Thematic Metamorphosis and Perception in the Symphony [No. 1] for Organ of Kaikhosru Sorabji

By Dr. Justin Henry Rubin


Kaikhosru Shapurji Sorabji (1892–1988) recognized his Symphony [No. 1] for Organ, from 1924, to be the seminal work in the development of his mature style. (1) His sizeable keyboard works predating the Symphony have a tendency to be freely rhapsodic and lack thematic development. The narrative in these pieces is based on loosely connected motives compelling the listener to forage for recurring musical material, only to be confronted with a seemingly endless stream of new ideas. Although through-composed works are not unusual during the first quarter of the 20th-century, the early works of Sorabji are remarkable due to their long duration. (2) The question of providing unity to extended forms, while maintaining a quasiimprovisational style, is the key problem that Sorabji confronts in his first multi-movement work for solo keyboard, the Symphony for Organ.

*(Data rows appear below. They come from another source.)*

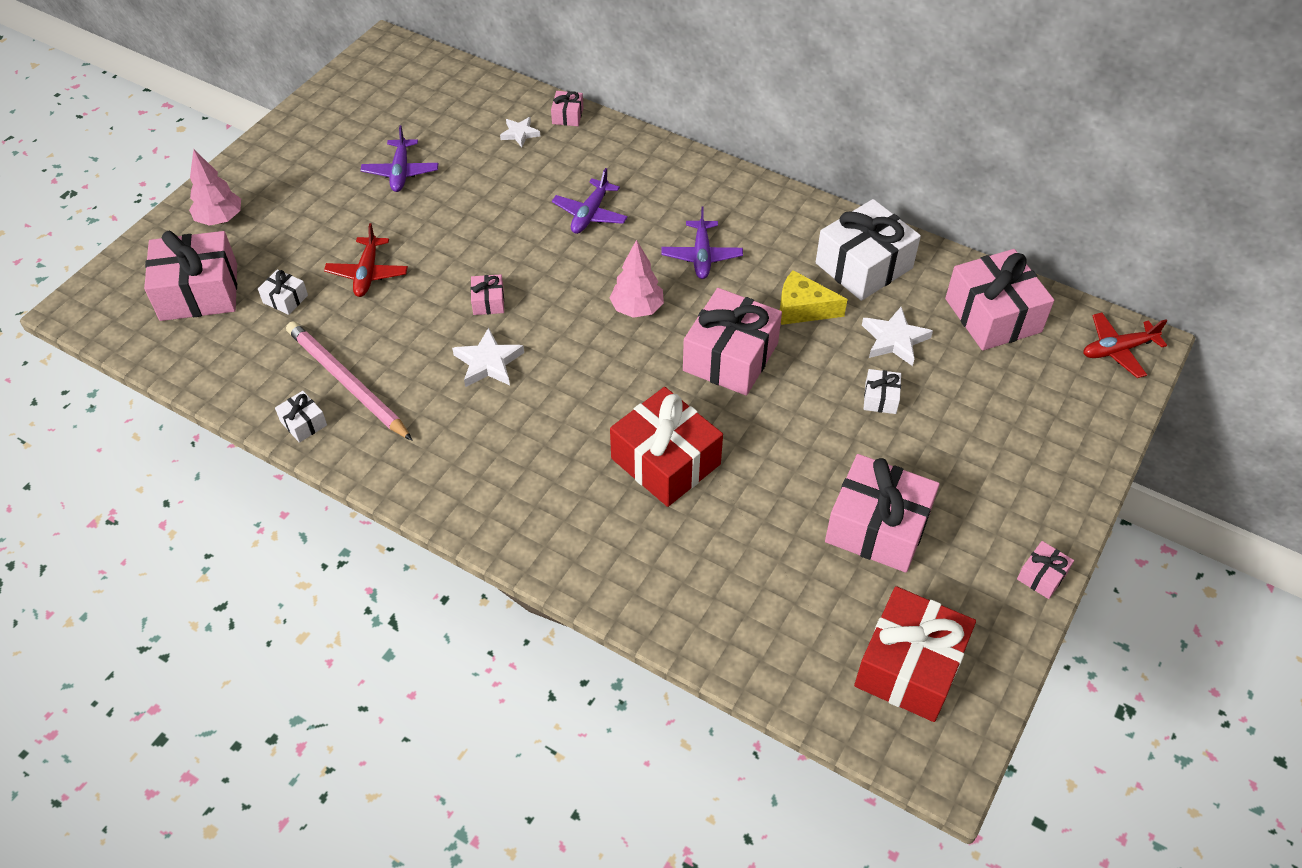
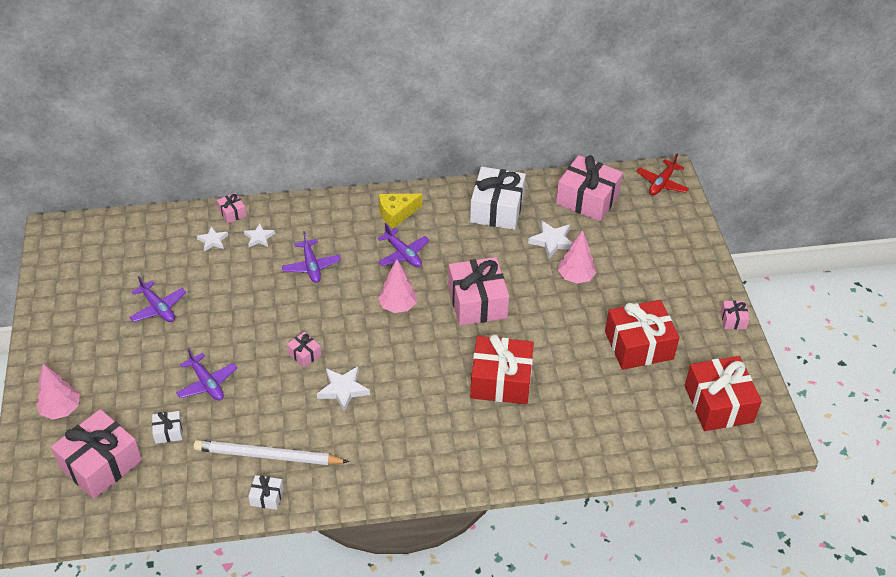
camera: 40 degrees left, 5 degrees down
(347, 383) = (268, 456): pink pencil -> white pencil
(367, 273) = (207, 383): red plane -> purple plane
(568, 155) = (259, 237): none -> white star
(803, 309) = (489, 252): yellow cheese -> yellow cheese (396, 213)
(877, 527) = (639, 345): pink gift -> red gift
(880, 398) = (575, 277): white gift -> pink tree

At the time of its composition, and even today, the magnitude of the Organ Symphony is unparalleled in its scale within the literature for the instrument, and indeed unprecedented in Sorabji’s previous output; his only earlier composition containing organ relegated the instrument to a marginal role in an orchestral piece. (3) The fact that Sorabji had only a few organ lessons from his mother and sometime later from another unidentified organist may suggest the reason he chose the instrument as to implement a method of thematic metamorphosis not encountered before in the history of Western music: it is an objective laboratory, one in which a contrapuntal instrument akin to the piano remains at his disposal, with the tonal capacity of a large orchestra, yet one that remains somewhat distant from the kind of invested involvement that he committed to the piano.

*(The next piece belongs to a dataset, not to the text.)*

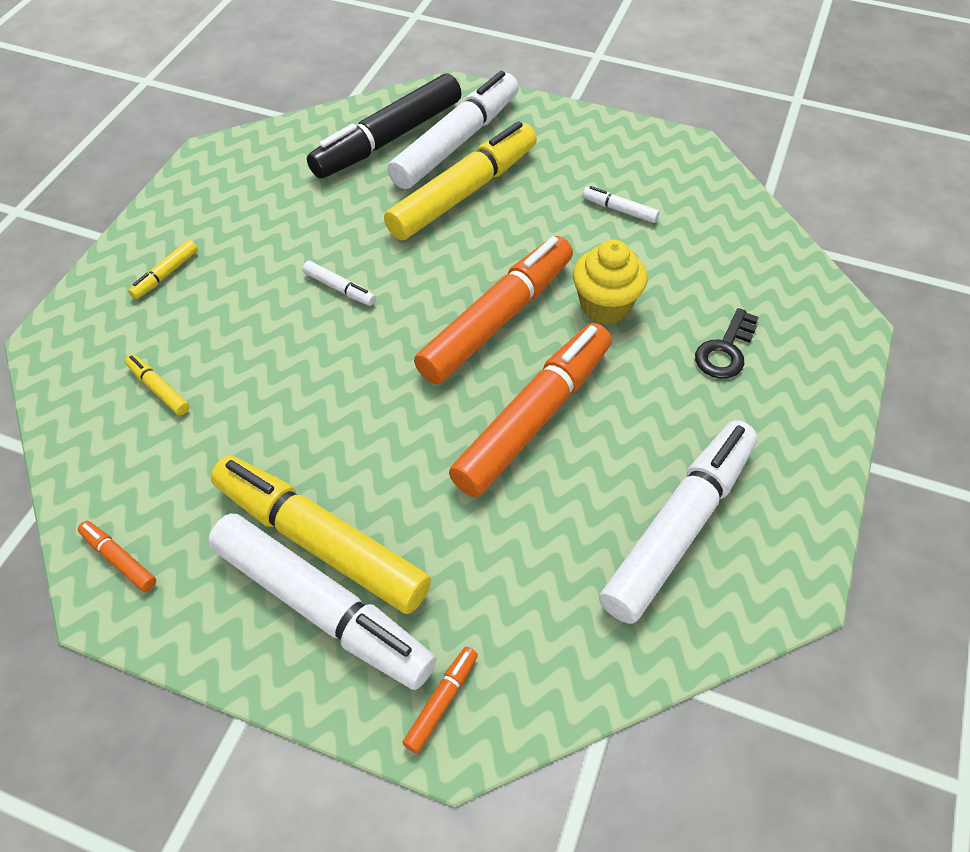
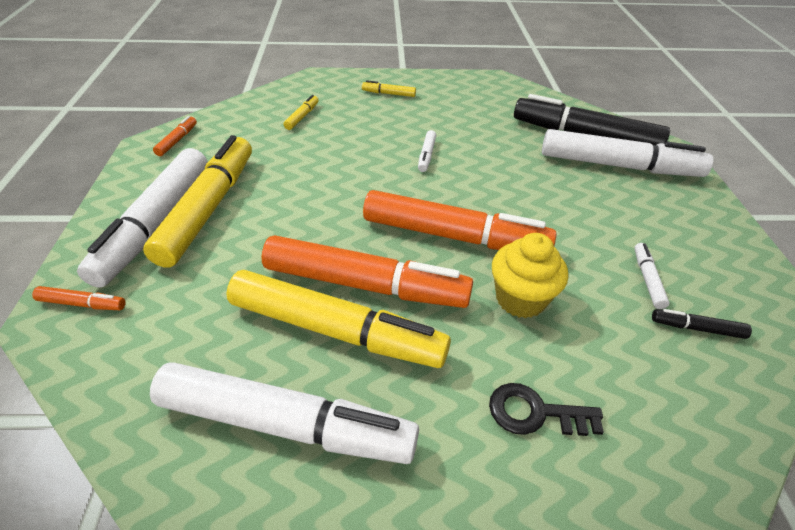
camera: 65 degrees right, 10 degrees down
(463, 193) = (570, 184): yellow marker -> yellow marker (336, 331)
(683, 211) = (697, 328): none -> black marker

Although Sorabji casts the first two movements of the symphony in the conventional forms of a passacaglia and fugue, these a priori factors alone do not establish the type of perceptive path towards unity that the composer is seeking, nor the variety that would sustain cohesiveness in a piece that has a performance time of no less than two hours. Even in these forms, which are ordinarily associated with a paring down of materials, Sorabji does not refrain from presenting an abundance of motivic ideas, or the unrelenting ornamental figuration which is part and parcel of his dense, intricate style, in this effort to gain congruity. What he does create is a new approach to the interdependence between contrasting materials through a process of perception that can only be accomplished through a broad expanse of time — in effect, a gradual comprehension. As the work progresses, themes become intertwined and critically altered as they are restated. Some material is not reintroduced into the musical texture for over an hour, and even then in completely different contexts. This allows Sorabji to distil from each of the themes a proto-melodic profile, and make use of them as memory triggers to activate the perception of the listener, while metamorphosing, or even obscuring, the original function and character of the material. This is intensified when themes are carried forward from one movement to the next, but in which only the fundamental contours of the melodies are retained. In these cases, Sorabji drastically transforms the material through modifications to their intervallic content as well as their scope.

Due to the increasing length of his major compositions beginning with the Organ Symphony, the audible properties that formerly separated motivic elements as they were originally perceived by the listener become, in effect, indistinct. The limitation of the ear’s ability to retain and recall individual musical components within the expansive narrative developed by Sorabji is in fact utilized by the composer as the melodic contours alone become the connective tissues for recognition. In so doing, the importance of the specific intervallic content of any single musical line diminishes to the point where it becomes utterly unidentifiable when compared to its original statement.

(1) Alistair Hinton, brochure notes for Kaikhosru Shapurji Sorabji: Organ Symphony #1, Continuum CCD 1001/2, 1995.

(2) Schönberg’s strictly through-composed Drei Klavierstücke Op. 11, No. 3 is under two and one-half minutes in length, while a comparable work of Sorabji, such as the Sonata [No. 1] for Piano (1919), is over thirty.

(3) The Symphony [No. 1] for Piano, Large Orchestra, Chorus, and Organ was composed between 1921 and 1922, followed by the Black Mass which was intended to include organ, although work on the composition was abandoned.